2. For the Town of Montague

Kerr Scott

Councillor

3. For the Property Owner

Sean Michael Halley

Legal Counsel for Frank Lannigan and Kelly Lannigan


Reasons for Decision


I. BACKGROUND

In accordance with the Planning Act and the Town of Montague Zoning and Subdivision Bylaws, specifically Part 15, Sections 9 and 10, the Town Council of Montague may change a zoning designation of any parcel of land.

The matter before the Commission involves an appeal by David S. Peardon on behalf of residents and landowners, against a decision of the Montague Town Council to rezone property (Provincial Property Number 197954) from Residential (R1) to Commercial General (C1).

Frank Lannigan made application (no date indicated) to the Montague Town Council to rezone his property (Provincial Property Number 197954) located at 212 Kennedy Street from Residential (R1) to Commercial General (C1). (Exhibit 12.)

Town Council held a public meeting on the matter on Tuesday, February 15, 1994. (Exhibit 7.)

At a special meeting of the Montague Town Council on Friday, February 25, 1994, Council gave second and final reading and passed a motion in favour of rezoning the property. (Exhibit 5.)

On March 9, 1994, David S. Peardon appealed the decision of the Town Council to The Island Regulatory and Appeals Commission. (Exhibit 3.)

The Commission heard the appeal on Wednesday, April 20, 1994, in Montague.

II. EVIDENCE AND ARGUMENTS

A. Appellants

Arguments for the Appellants, as presented during the hearing, fall into two broad categories and can be summarized as follows:

1. The Impacts of Rezoning

A rezoning of the property for commercial use and developing a business which consists of a combined lounge and restaurant could constitute a nuisance to the residents of the area.

The residents of the area fear that rezoning the property for commercial use will lead to fighting, public drunkenness, excessive noise, and property damage. The residents believe that their security and safety will be affected which will lead to the degradation of their quality of life.

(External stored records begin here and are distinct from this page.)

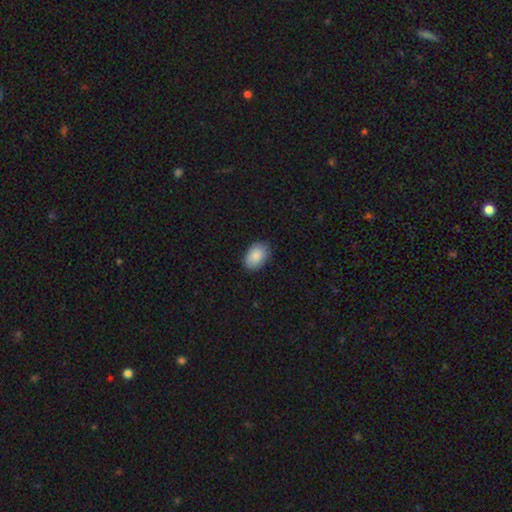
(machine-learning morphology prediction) smooth-or-featured: smooth: 89% | star or artifact: 6% | featured or disk: 5%
  how-rounded: in between: 88% | round: 11% | cigar-shaped: 1%
  merging: none: 87% | minor disturbance: 10% | major disturbance: 2% | merger: 1%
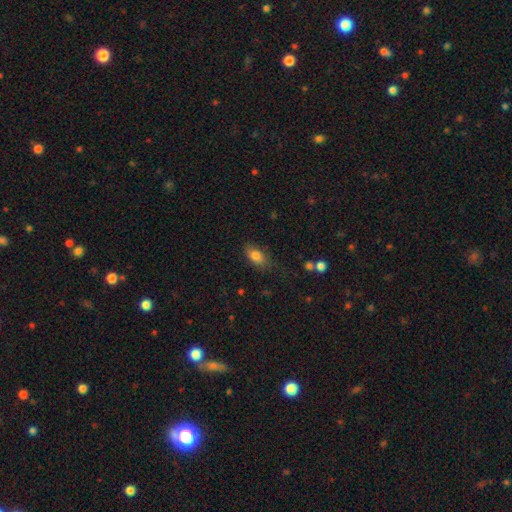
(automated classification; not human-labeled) smooth 82%, featured or disk 9%, star or artifact 8%. Down the decision tree: how rounded — in between (87%); merging — none (73%).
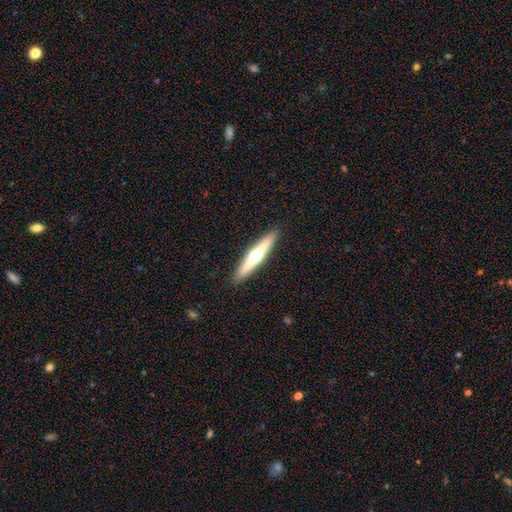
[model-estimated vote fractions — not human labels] Smooth or featured? Predicted: featured or disk (p=0.54). Edge-on disk? Predicted: yes (p=0.95). Edge-on bulge? Predicted: rounded (p=0.91). Merging? Predicted: none (p=0.91).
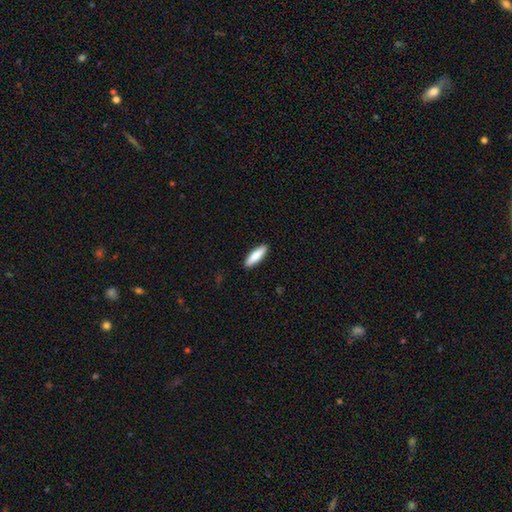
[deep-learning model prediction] A smooth galaxy with no disk features (82%) that is cigar-shaped (62%).

Vote fractions:
- Smooth or featured? smooth: 82% / featured or disk: 12% / star or artifact: 5%
- How rounded? cigar-shaped: 62% / in between: 36% / round: 2%
- Merging? none: 91% / minor disturbance: 7% / major disturbance: 2% / merger: 1%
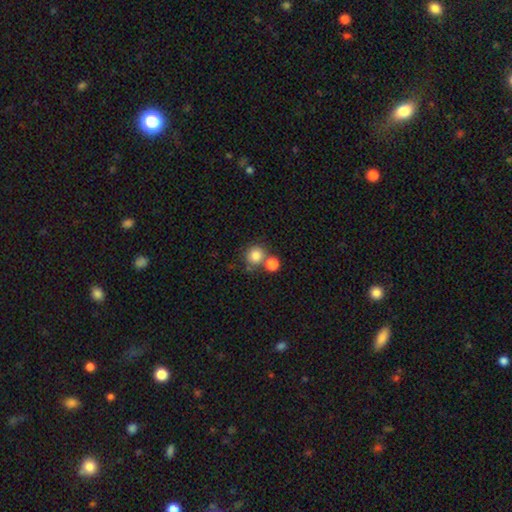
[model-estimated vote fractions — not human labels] Smooth or featured: smooth — 81% (star or artifact — 11%)
How rounded: round — 90% (in between — 9%)
Merging: none — 62% (merger — 28%)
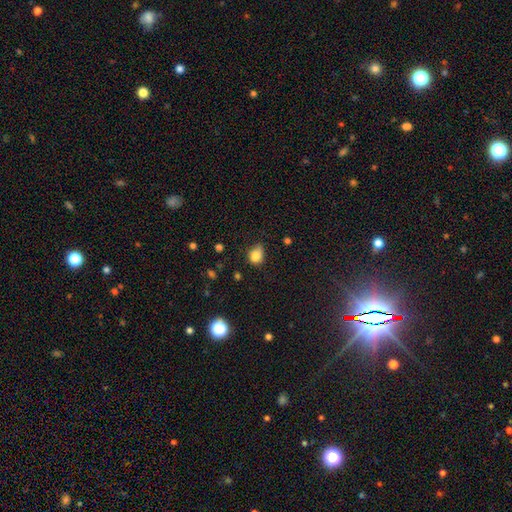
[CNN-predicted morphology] Overall: smooth (83%). How rounded: in between (59%; round 40%). Merging: none (45%; minor disturbance 41%).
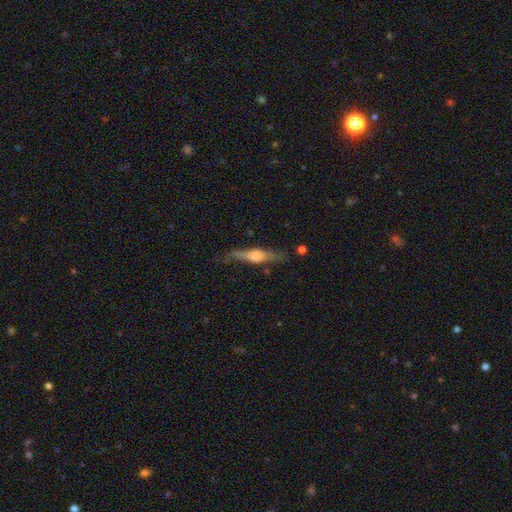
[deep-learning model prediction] Overall: featured or disk (62%; smooth 32%). Edge-on disk: yes (93%). Edge-on bulge: rounded (73%). Merging: none (72%).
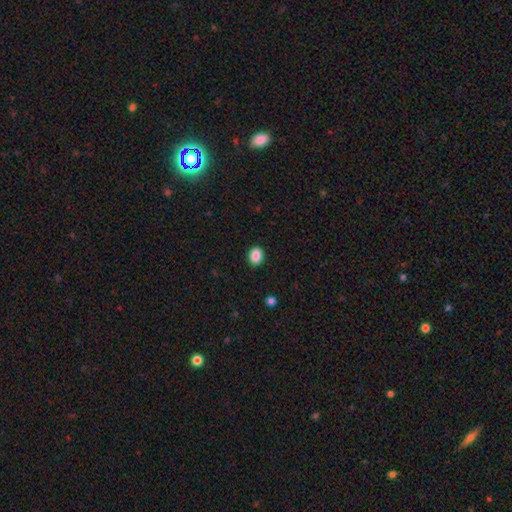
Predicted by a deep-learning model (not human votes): smooth_or_featured: smooth (p=0.88) [alt: star or artifact p=0.09]
how_rounded: in between (p=0.52) [alt: round p=0.47]
merging: none (p=0.91) [alt: minor disturbance p=0.06]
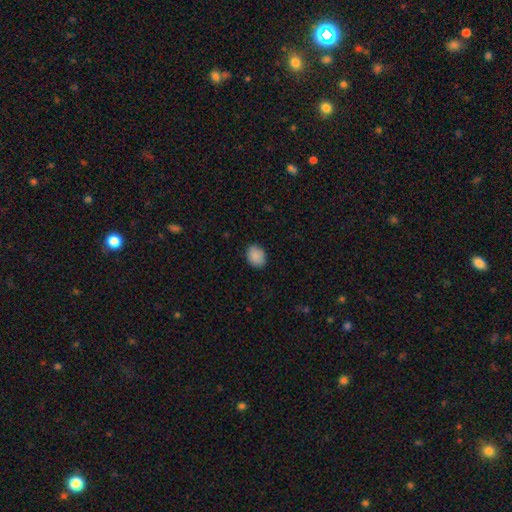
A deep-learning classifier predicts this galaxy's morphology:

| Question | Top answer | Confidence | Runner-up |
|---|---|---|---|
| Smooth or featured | smooth | 89% | star or artifact (8%) |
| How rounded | in between | 55% | round (44%) |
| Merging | none | 86% | minor disturbance (11%) |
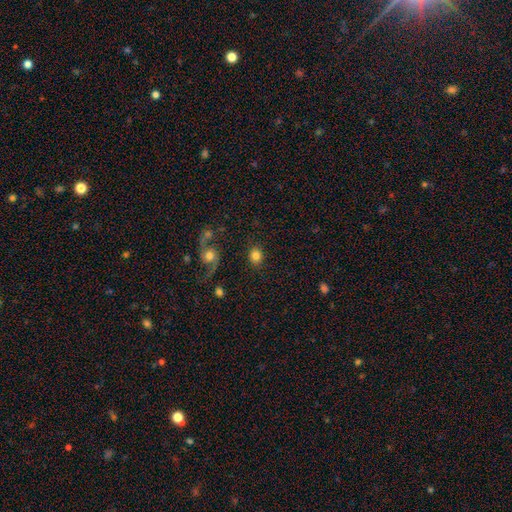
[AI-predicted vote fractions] A smooth galaxy with no disk features (81%) that is round (67%). Merging: none (84%).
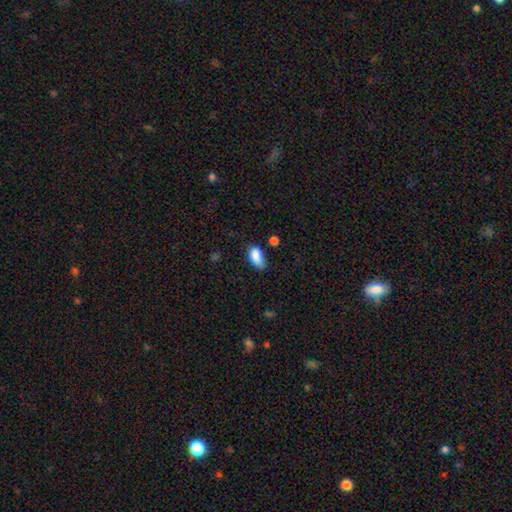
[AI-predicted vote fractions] Q: Smooth or featured?
A: smooth (85%); runner-up: star or artifact (8%)
Q: How rounded?
A: in between (91%); runner-up: cigar-shaped (5%)
Q: Merging?
A: none (44%); runner-up: minor disturbance (39%)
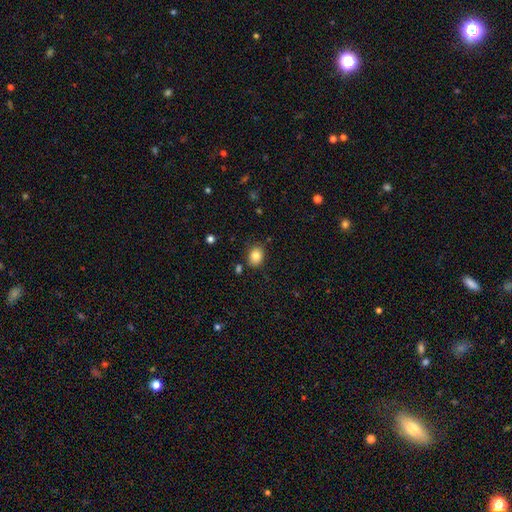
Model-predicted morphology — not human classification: smooth-or-featured: smooth: 83% | star or artifact: 9% | featured or disk: 7%
  how-rounded: in between: 59% | round: 40% | cigar-shaped: 1%
  merging: none: 81% | minor disturbance: 12% | merger: 4% | major disturbance: 3%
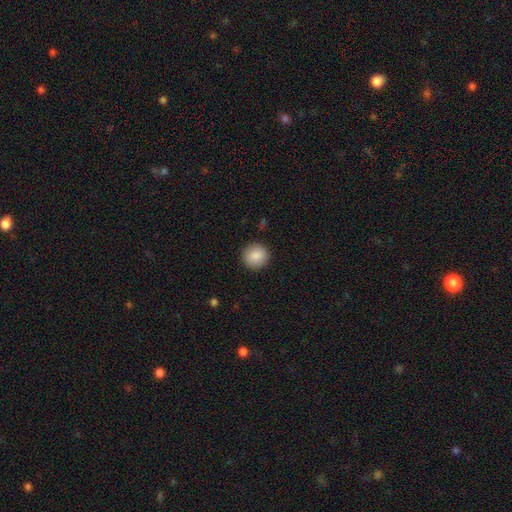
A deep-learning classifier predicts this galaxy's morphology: smooth_or_featured: smooth (p=0.88) [alt: star or artifact p=0.08]
how_rounded: round (p=0.91) [alt: in between p=0.08]
merging: none (p=0.91) [alt: minor disturbance p=0.06]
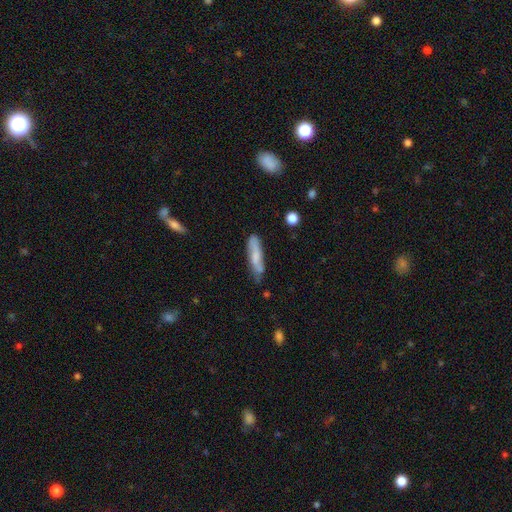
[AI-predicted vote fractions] A smooth galaxy with no disk features (63%) that is cigar-shaped (74%). Merging: none (62%).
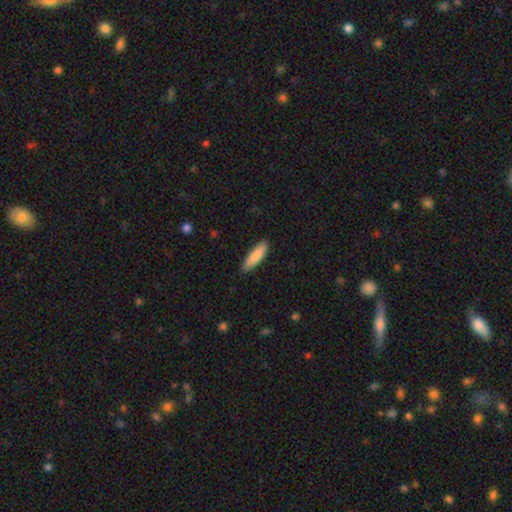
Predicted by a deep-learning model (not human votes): Q: Smooth or featured?
A: smooth (85%); runner-up: featured or disk (10%)
Q: How rounded?
A: cigar-shaped (62%); runner-up: in between (36%)
Q: Merging?
A: none (86%); runner-up: minor disturbance (11%)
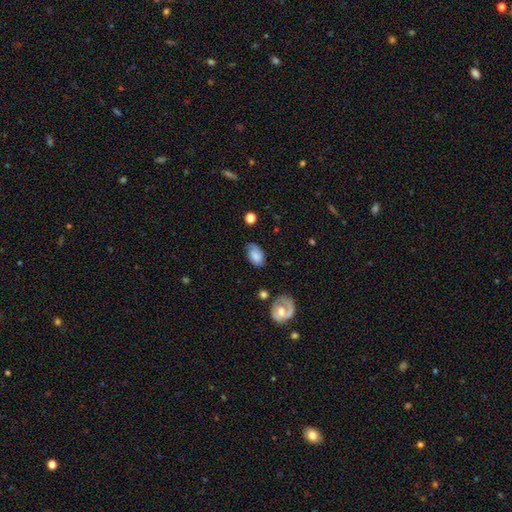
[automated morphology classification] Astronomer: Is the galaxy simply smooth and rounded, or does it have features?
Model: smooth — 71%.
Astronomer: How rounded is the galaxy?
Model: in between — 91%.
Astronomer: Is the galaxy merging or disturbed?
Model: none — 65%.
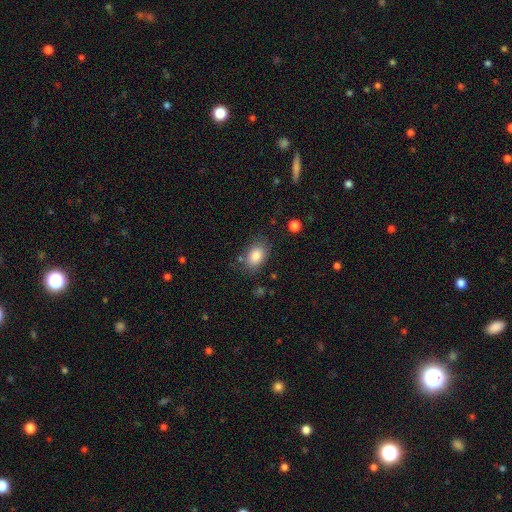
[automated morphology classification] This appears to be a smooth galaxy with no disk features (85%) that is in between round and cigar-shaped (83%). Merging: none (75%).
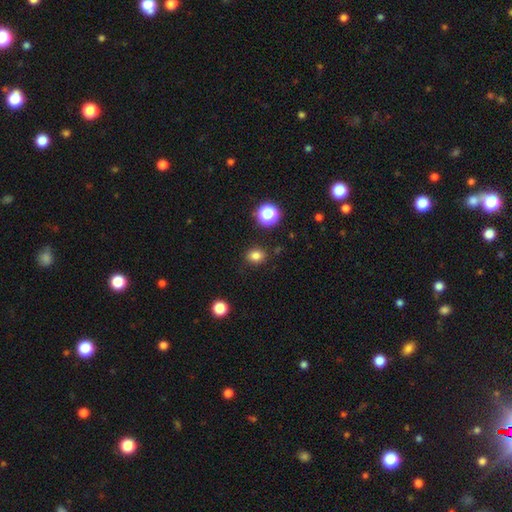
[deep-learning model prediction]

The Appellants contend that property values will also decrease if the property is rezoned and businesses continue to develop. The development, if permitted, will allow one person to profit at the expense of others.

2.    Planning Policy

The property in question is surrounded by residential homes and the proposed commercial development is totally incompatible. This rezoning goes against the natural zoning of the neighbourhood.

B. Town of Montague

Arguments for the Town of Montague can be summarized as follows:

No further commercial development can occur in the Tudor Hall building without additional parking. Council investigated all avenues to acquire more parking, however, the only available alternative is to rezone the subject property to commercial and develop this as a parking lot.

At the public meeting, the public voiced their opinion both for and against the rezoning proposal. Council weighed these arguments and decided that the need for parking was important. Based on the best interest of the Community, the Council made a decision to rezone the property commercial to allow the parking lot to be developed.

C. Property Owner

Arguments for the property owner can be summarized as follows:

In making its decision to rezone the property, Council considered the "larger" picture of what was good for the Community. Council made this decision after giving full consideration to the objections raised by area residents.

Council has determined that in order for the owner of the Tudor Hall to proceed with the development of this operation as a restaurant and lounge, additional parking is required. The existing building is an eyesore and if additional parking is required in the community, this may be the best use for the property. The parking lot will be well maintained and adequately landscaped.

D. Others

The Commission heard comments from other interested persons both for and against the rezoning.

III. DECISION

Having considered the evidence presented during the hearing, the Commission decided to deny the appeal.

During the hearing, Council argued that the proposed use of the Tudor Hall is not relevant to the issue of rezoning 212 Kennedy Street from Residential to Commercial. The Council argued that the matter before the Commission is the question of rezoning 212 Kennedy Street from Residential R1 to Commercial C1 and that the proposed use of the property for a parking lot is only incidental to activities related to the Tudor Hall.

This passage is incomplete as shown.